Я сделал эти пространные выписки, чтобы показать, как отзывался о Плотине самый тонкий ценитель нашего времени, у всех остальных современников решительно осуждавший едва ли не все ими написанное.
…Порфирий чуть поежился. Не то, чтобы было холодно, но поздно ночью неотступно овладевала городом зябкая прохлада, особо чувствительная для стариков и больных. Порфирий накинул на свои худые плечи шерстяной плащ, не переставая думать о только что написанном.
Он видел опустевший Рим, пытавшийся сопротивляться моровой язве, невесть откуда вновь появившейся в городе. Впрочем, почему невесть откуда? Говорили тогда, что в кораблях, поднявшихся по Тибру и доставивших в город в своих трюмах зерно из Африки, были и больные, задыхавшиеся от горячки и с явственными полосами на теле. Они и принесли в Рим эту страшную болезнь.
За несколько лет вымерли десятки тысяч римских граждан — и патриции, и ремесленники, и преторианцы. Не было уже такого оживления на улицах и рынках, в цирке и театрах. Лишь скрип огромных телег, запряженных четверкой лошадей, постоянно выводил на улицах Рима мелодию воинствующей смерти. На них вывозили за город трупы умерших в мучениях. И одна мысль рефреном звучала в этом скрипе: «Кто следующий? Кто следующий? Кто следующий? Ты!!!»
Поправив плащ, Порфирий вновь начал писать:
«Многие мужчины и женщины из числа самых знатных перед смертью приносили к Плотину своих детей, как мальчиков, так и девочек, доверяя их и все свое имущество его опеке, словно был он свят и божествен. Поэтому дом его полон был девиц и подростков, среди них был и Полемон, о воспитании которого он очень заботился и даже не раз слушал сочиненные им стихи».
Порфирий вновь задумался: лица этих детей, которых он хорошо знал, явственно пытались возникнуть перед глазами. Некоторые, появляясь в доме, оказывались заносчивыми и надменными, другие, напуганные несчастьями, молчаливыми и внутренне сжатыми до звенящей боли, третьи часто плакали и, казалось, никого не слышали и не видели, четвертые были озлоблены и при удобном случае стремились сбежать. Но через несколько часов общения с Учителем все они словно преображались: в глазах появлялась жажда жизни, к ним возвращалась уверенность и какая-то особая умиротворенность.
Плотин был яснейшим воплощением добра в этом жестоком мире, и дети сразу чувствовали это.
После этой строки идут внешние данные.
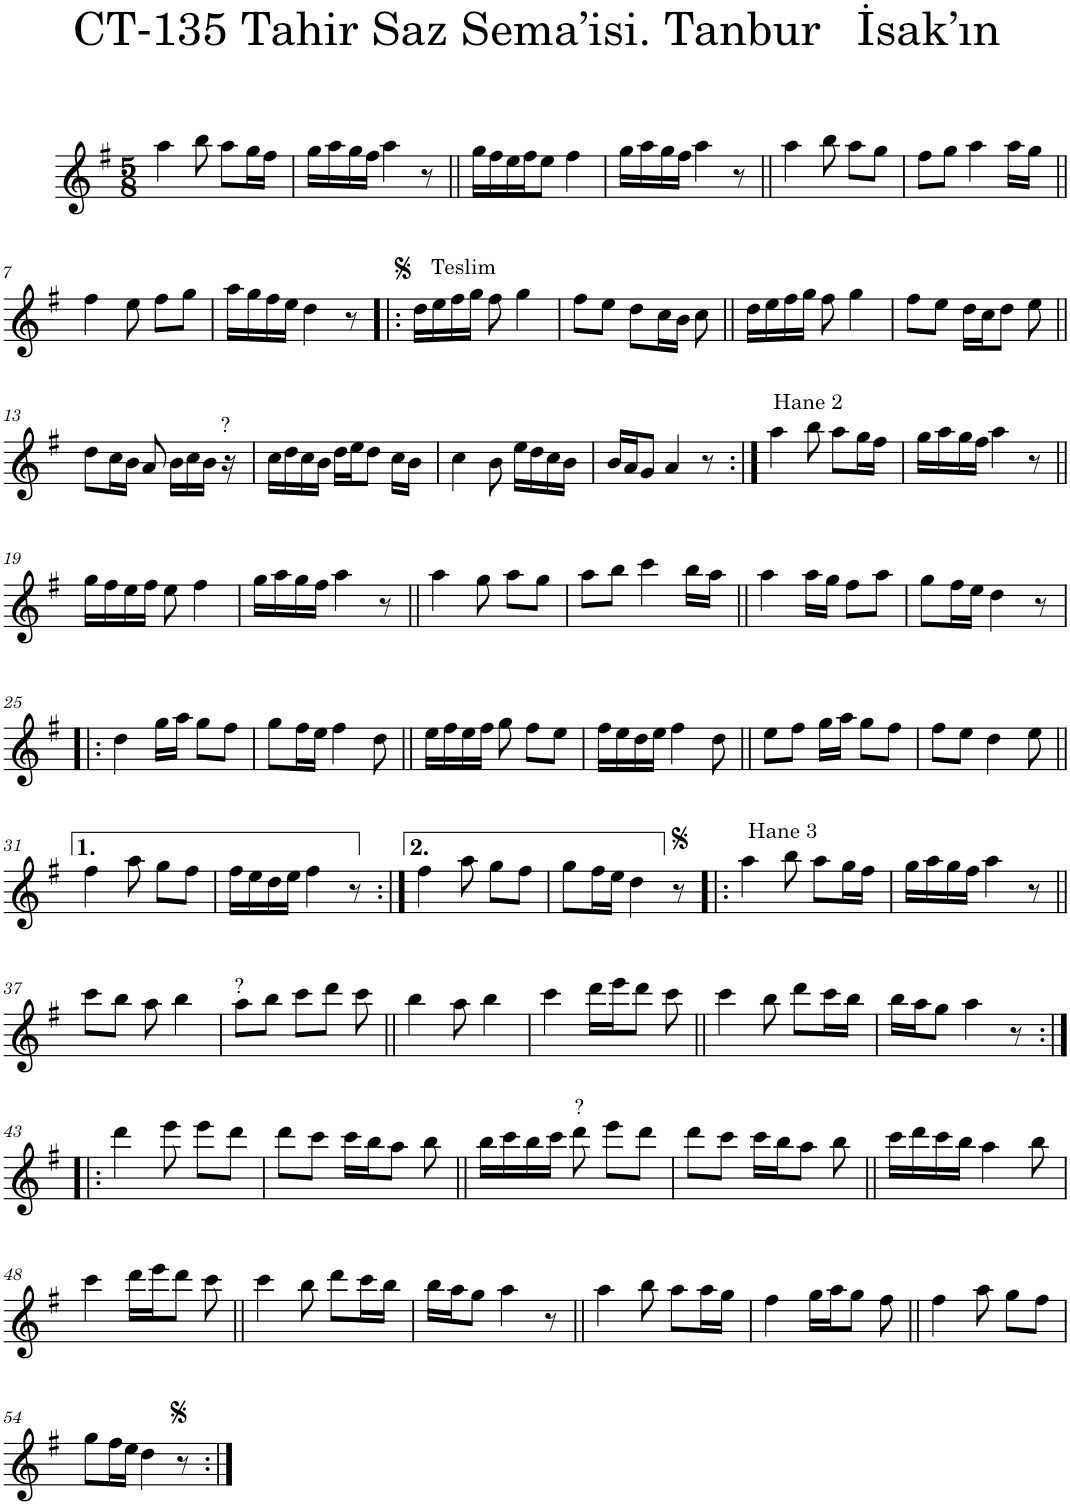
**kern
*part1
*staff1
*I"Piano
*I'Pno.
*clefG2
*k[f#]
*M5/8
=1
4aa\
8bb\
8aa\L
16gg\L
16ff#\JJ
=2
16gg\LL
16aa\
16gg\
16ff#\JJ
4aa\
8r
=3||
16gg\LL
16ff#\
16ee\
16ff#\J
8ee\J
4ff#\
=4
16gg\LL
16aa\
16gg\
16ff#\JJ
4aa\
8r
=5||
4aa\
8bb\
8aa\L
8gg\J
=6
8ff#\L
8gg\J
4aa\
16aa\LL
16gg\JJ
!!LO:LB:g=z
=7||
4ff#\
8ee\
8ff#\L
8gg\J
=8
16aa\LL
16gg\
16ff#\
16ee\JJ
4dd\
8r
=9!|:
!LO:TX:a:t=Teslim
16dd\LL
16ee\
16ff#\
16gg\JJ
8ff#\
4gg\
=10
8ff#\L
8ee\J
8dd\L
16cc\L
16b\JJ
8cc\
=11||
16dd\LL
16ee\
16ff#\
16gg\JJ
8ff#\
4gg\
=12
8ff#\L
8ee\J
16dd\LL
16cc\J
8dd\J
8ee\
!!LO:LB:g=z
=13||
8dd\L
16cc\L
16b\JJ
8a/
16b\LL
16cc\
16b\JJ
!LO:TX:a:t=?
16r
=14
16cc\LL
16dd\
16cc\
16b\JJ
16dd\LL
16ee\J
8dd\J
16cc\LL
16b\JJ
=15
4cc\
8b\
16ee\LL
16dd\
16cc\
16b\JJ
=16
16b/LL
16a/J
8g/J
4a/
8r
=17:|!
!LO:TX:a:t=Hane 2
4aa\
8bb\
8aa\L
16gg\L
16ff#\JJ
=18
16gg\LL
16aa\
16gg\
16ff#\JJ
4aa\
8r
!!LO:LB:g=z
=19||
16gg\LL
16ff#\
16ee\
16ff#\JJ
8ee\
4ff#\
=20
16gg\LL
16aa\
16gg\
16ff#\JJ
4aa\
8r
=21||
4aa\
8gg\
8aa\L
8gg\J
=22
8aa\L
8bb\J
4ccc\
16bb\LL
16aa\JJ
=23||
4aa\
16aa\LL
16gg\JJ
8ff#\L
8aa\J
=24
8gg\L
16ff#\L
16ee\JJ
4dd\
8r
!!LO:LB:g=z
=25!|:
4dd\
16gg\LL
16aa\JJ
8gg\L
8ff#\J
=26
8gg\L
16ff#\L
16ee\JJ
4ff#\
8dd\
=27||
16ee\LL
16ff#\
16ee\
16ff#\JJ
8gg\
8ff#\L
8ee\J
=28
16ff#\LL
16ee\
16dd\
16ee\JJ
4ff#\
8dd\
=29||
8ee\L
8ff#\J
16gg\LL
16aa\JJ
8gg\L
8ff#\J
=30
8ff#\L
8ee\J
4dd\
8ee\
!!LO:LB:g=z
=31||
4ff#\
8aa\
8gg\L
8ff#\J
=32
16ff#\LL
16ee\
16dd\
16ee\JJ
4ff#\
8r
=33:|!
4ff#\
8aa\
8gg\L
8ff#\J
=34
8gg\L
16ff#\L
16ee\JJ
4dd\
8r
=35!|:
!LO:TX:a:t=Hane 3
4aa\
8bb\
8aa\L
16gg\L
16ff#\JJ
=36
16gg\LL
16aa\
16gg\
16ff#\JJ
4aa\
8r
!!LO:LB:g=z
=37||
8ccc\L
8bb\J
8aa\
4bb\
=38
!LO:TX:a:t=?
8aa\L
8bb\J
8ccc\L
8ddd\J
8ccc\
=39||
4bb\
8aa\
4bb\
=40
4ccc\
16ddd\LL
16eee\J
8ddd\J
8ccc\
=41||
4ccc\
8bb\
8ddd\L
16ccc\L
16bb\JJ
=42
16bb\LL
16aa\J
8gg\J
4aa\
8r
!!LO:LB:g=z
=43:|!|:
4ddd\
8eee\
8eee\L
8ddd\J
=44
8ddd\L
8ccc\J
16ccc\LL
16bb\J
8aa\J
8bb\
=45||
16bb\LL
16ccc\
16bb\
16ccc\JJ
!LO:TX:a:t=?
8ddd\
8eee\L
8ddd\J
=46
8ddd\L
8ccc\J
16ccc\LL
16bb\J
8aa\J
8bb\
=47||
16ccc\LL
16ddd\
16ccc\
16bb\JJ
4aa\
8bb\
!!LO:LB:g=z
=48
4ccc\
16ddd\LL
16eee\J
8ddd\J
8ccc\
=49||
4ccc\
8bb\
8ddd\L
16ccc\L
16bb\JJ
=50
16bb\LL
16aa\J
8gg\J
4aa\
8r
=51||
4aa\
8bb\
8aa\L
16aa\L
16gg\JJ
=52
4ff#\
16gg\LL
16aa\J
8gg\J
8ff#\
=53||
4ff#\
8aa\
8gg\L
8ff#\J
!!LO:LB:g=z
=54
8gg\L
16ff#\L
16ee\JJ
4dd\
8r
=:|!
*-
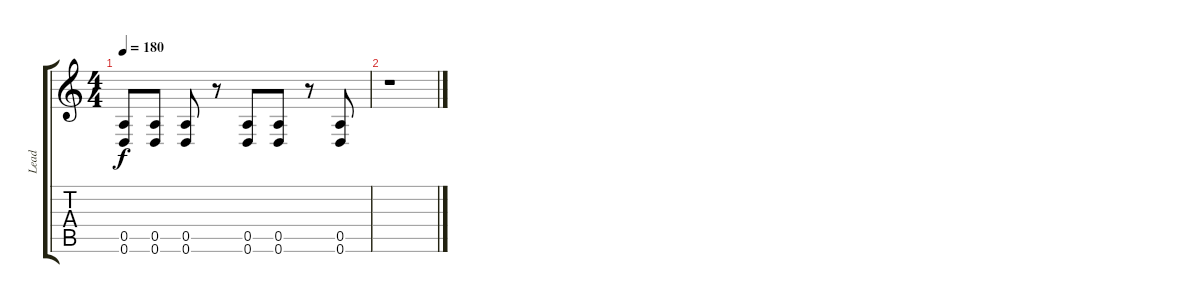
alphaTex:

\track ("Lead" "Lead") {instrument distortionguitar}
\staff {score tabs}
\tuning (E4 B3 G3 D3 A2 D2) {hide}
\ts (4 4)
\tempo 180
\clef g2
\ks c
(0.5 0.6).8{dy f} (0.5 0.6).8 (0.5 0.6).8 r.8 (0.5 0.6).8 (0.5 0.6).8 r.8 (0.5 0.6).8 |
r.1
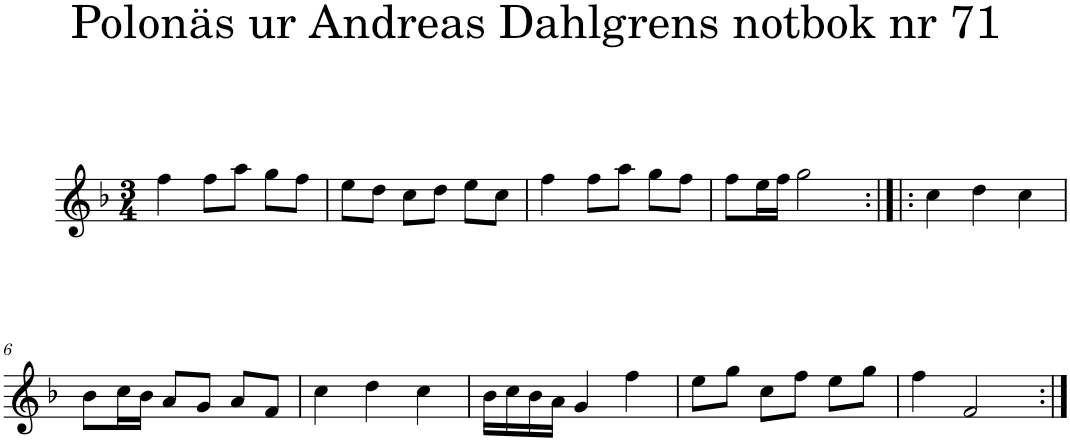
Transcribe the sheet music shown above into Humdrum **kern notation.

**kern
*part1
*staff1
*I"Piano
*I'Pno
*clefG2
*k[b-]
*F:
*M3/4
=1
4ff\
8ff\L
8aa\J
8gg\L
8ff\J
=2
8ee\L
8dd\J
8cc\L
8dd\J
8ee\L
8cc\J
=3
4ff\
8ff\L
8aa\J
8gg\L
8ff\J
=4
8ff\L
16ee\L
16ff\JJ
2gg\
=5:|!|:
4cc\
4dd\
4cc\
!!LO:LB:g=z
=6
8b-\L
16cc\L
16b-\JJ
8a/L
8g/J
8a/L
8f/J
=7
4cc\
4dd\
4cc\
=8
16b-\LL
16cc\
16b-\
16a\JJ
4g/
4ff\
=9
8ee\L
8gg\J
8cc\L
8ff\J
8ee\L
8gg\J
=10
4ff\
2f/
=:|!
*-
Ни разу не видел Порфирий Плотина, который бы говорил с кем-нибудь из детей без улыбки, равнодушно, по необходимости. Любой такой разговор был для Плотина словно бы самым важным и значительным в этот момент; он, словно посредством своей глубокой симпатии к этому ребенку, беззвучно обращался к его душе, зовя ее к свершениям.
Порфирий размышлял, почему же так трудно описать словами отношения Плотина с детьми. Может быть, потому, что и не было особых отношений? Он общался с ребенком как с равным себе, и более того, он заставлял подростка быть словно учителем — он спрашивал иногда их о том, чем сам занимался и о чем размышлял в этот момент. Спрашивал, конечно, так, чтобы дети понимали, и, более того, так, что вопрос его вызывал у них живейшее внимание.